SLAB-LIQUID FOCUSING TO ARC-FRONT STRATOVOLCANOES — EVIDENCE FROM BORON ISOTOPES AND TRACE ELEMENTS (Invited Presentation)


TURNER, Stephen1, SAVOV, Ivan2, MATHER, Tamsin A.3, KATZ, Richard F.3, REES JONES, David W.4, PYLE, David M.3, DE HOOG, Cees-Jan5 and WATT, Sebastian6, (1)Department of Earth and Atmospheric Sciences, University of Houston, Houston, TX 77004, (2)School of Earth and Environment, University of Leeds, Woodhouse Lane, Leeds, LS2 9JT, United Kingdom, (3)Department of Earth Sciences, University of Oxford, South Parks Road, Oxford, OX1 3AN, United Kingdom, (4)University of St Andrews, School of Mathematics and Statistics, St Andrews, KY16 9SS, United Kingdom, (5)School of Geosciences, University of Edinburgh, West Mains Rd, Kings Buildings, Edinburgh, EH9 3JW, United Kingdom, (6)School of Geography, Earth and Environmental Sciences, University of Birmingham, Edgbaston, Birmingham, Birmingham B15 2TT, United Kingdom

Advances in our understanding of subduction fluxes have been enabled by a combined approach of geophysical modeling and geochemical measurements. For example, numerical models predict variable slab temperatures beneath arc volcanoes that appear to be related to individual volcano or arc-averaged lava compositions. This approach is complicated, however, by the possibility that liquids generated within the slab (aqueous fluids, hydrous melts, or supercritical liquids) do not migrate vertically from their point of origin (where the slab dehydrates or melts), which means that the slab materials sampled by an arc volcano could have been extracted from the slab across a large range of pressures and temperatures. It is also possible that slab liquids are unevenly distributed in the mantle along arc fronts.
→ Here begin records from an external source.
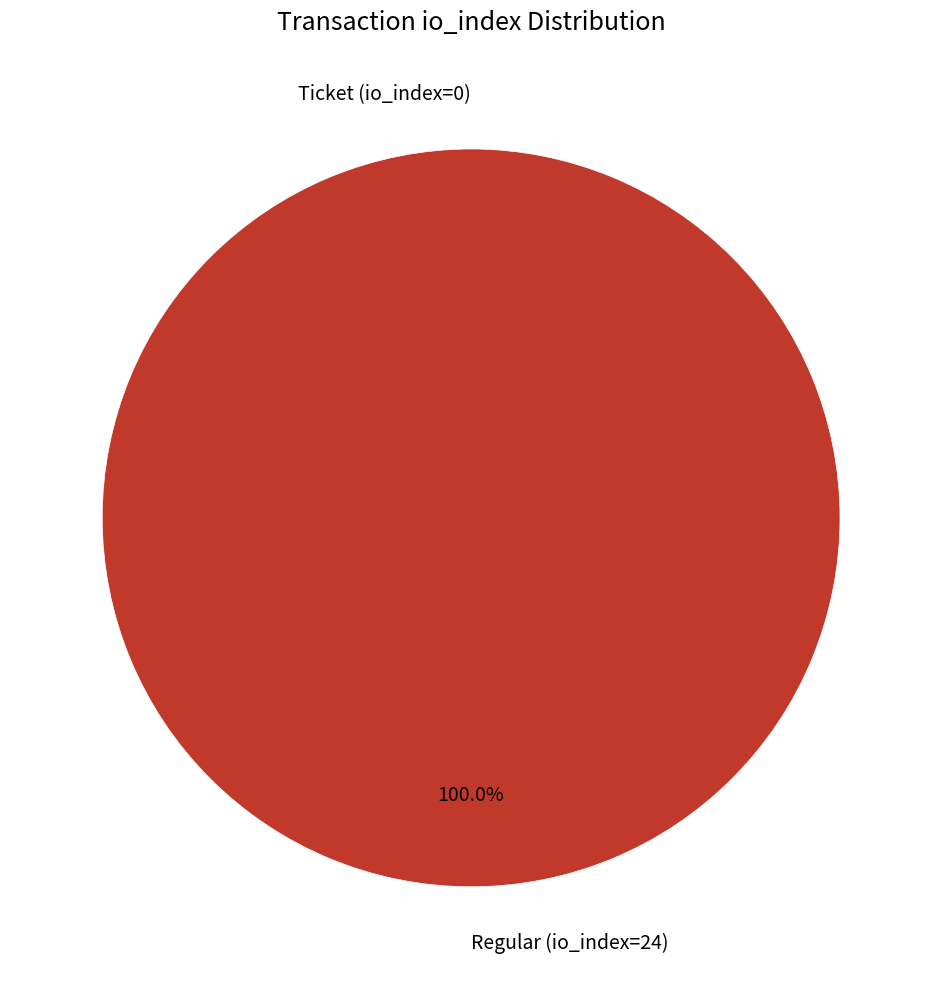

How many slices are in this pie chart?

2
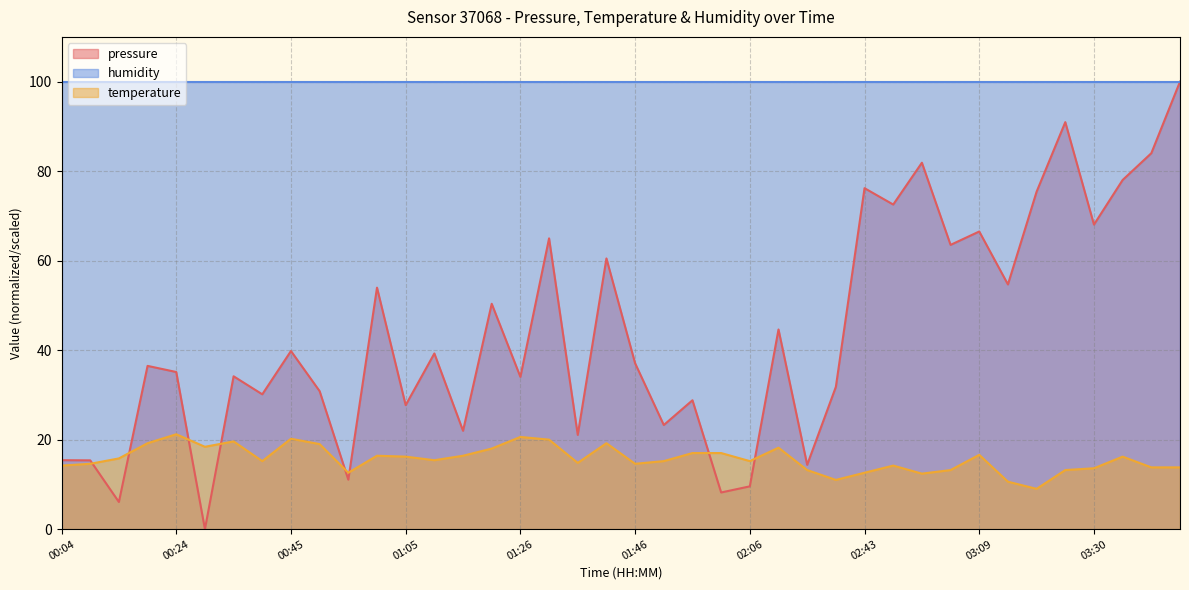

The value of pressure at 00:50 is 30.8. True or false?

True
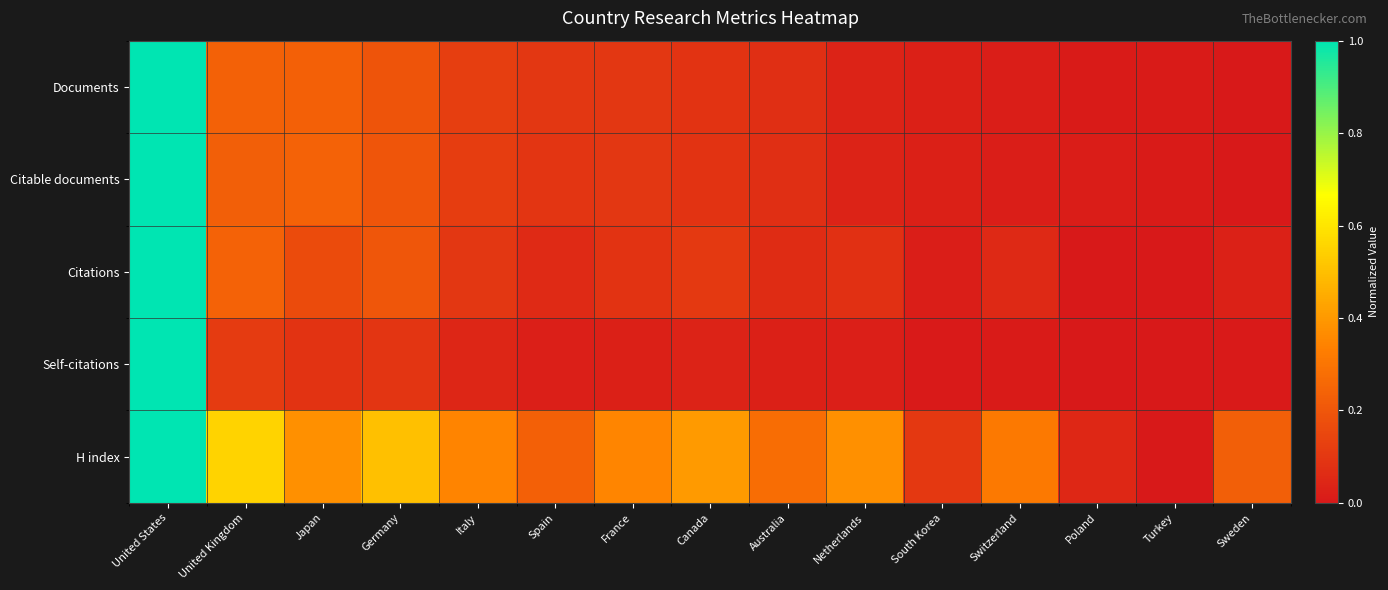

Reading right to left, what are all the values shown in this chart?

Documents: Sweden=0.0	Turkey=0.0	Poland=0.0	Switzerland=0.0	South Korea=0.0	Netherlands=0.0	Australia=0.1	Canada=0.1	France=0.1	Spain=0.1	Italy=0.1	Germany=0.2	Japan=0.2	United Kingdom=0.2	United States=1.0
Citable documents: Sweden=0.0	Turkey=0.0	Poland=0.0	Switzerland=0.0	South Korea=0.0	Netherlands=0.0	Australia=0.1	Canada=0.1	France=0.1	Spain=0.1	Italy=0.1	Germany=0.2	Japan=0.2	United Kingdom=0.2	United States=1.0
Citations: Sweden=0.0	Turkey=0.0	Poland=0.0	Switzerland=0.1	South Korea=0.0	Netherlands=0.1	Australia=0.1	Canada=0.1	France=0.1	Spain=0.1	Italy=0.1	Germany=0.2	Japan=0.2	United Kingdom=0.2	United States=1.0
Self-citations: Sweden=0.0	Turkey=0.0	Poland=0.0	Switzerland=0.0	South Korea=0.0	Netherlands=0.0	Australia=0.0	Canada=0.0	France=0.0	Spain=0.0	Italy=0.0	Germany=0.1	Japan=0.1	United Kingdom=0.1	United States=1.0
H index: Sweden=0.2	Turkey=0.0	Poland=0.0	Switzerland=0.3	South Korea=0.1	Netherlands=0.4	Australia=0.3	Canada=0.4	France=0.3	Spain=0.2	Italy=0.3	Germany=0.5	Japan=0.4	United Kingdom=0.6	United States=1.0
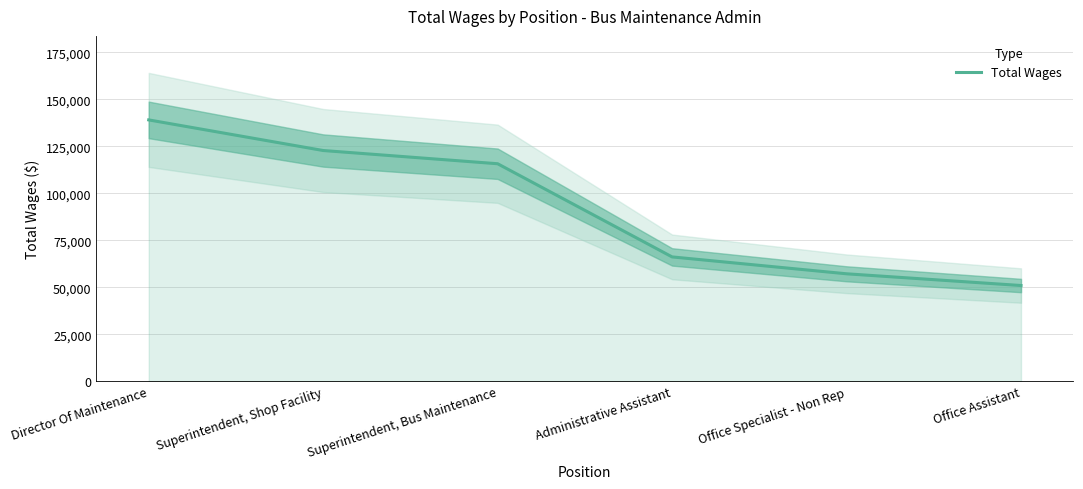

List the labels in order of value, smallest first.

Office Assistant, Office Specialist - Non Rep, Administrative Assistant, Superintendent, Bus Maintenance, Superintendent, Shop Facility, Director Of Maintenance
Boron (B) data can help constrain slab transport pathways because subducting materials have high B abundances with unique isotope compositions that partition strongly into liquid phases. Here, we present B isotope and trace element measurements of olivine-hosted melt inclusions sampled from a region spanning ~900km along and ~200km across Chile and Argentina. We found remarkable regional correlations that: (1) appear to require mixing between the mantle and a homogeneous slab component, which is contrary to the expectation that the B isotope composition of the slab should progressive change; (2) slab overprinting of the mantle source is generally reduced away from long-lived arc-front stratovolcanoes, even along the arc front. These observations indicate that slab liquids generated across a large depth range are subsequently homogenized and focused both parallel and perpendicular to the trench, creating an associated variation in magma flux that accounts for intermittent stratovolcano spacing within a narrow arc front. Similar geochemical behavior is apparent using data from other arcs. We present a conceptual model to account for along-arc focusing as the consequence of a multi-stage process that begins with solid-state upwelling of buoyant material that is periodic with along-arc distance on the slab surface. Liquids emerging from the slab are then deflected by the solid upwellings and their sloped porosity gradients. Melt extraction from the slab surface leaves behind a dense residual assemblage that prevents the formation of long-lived diapirs.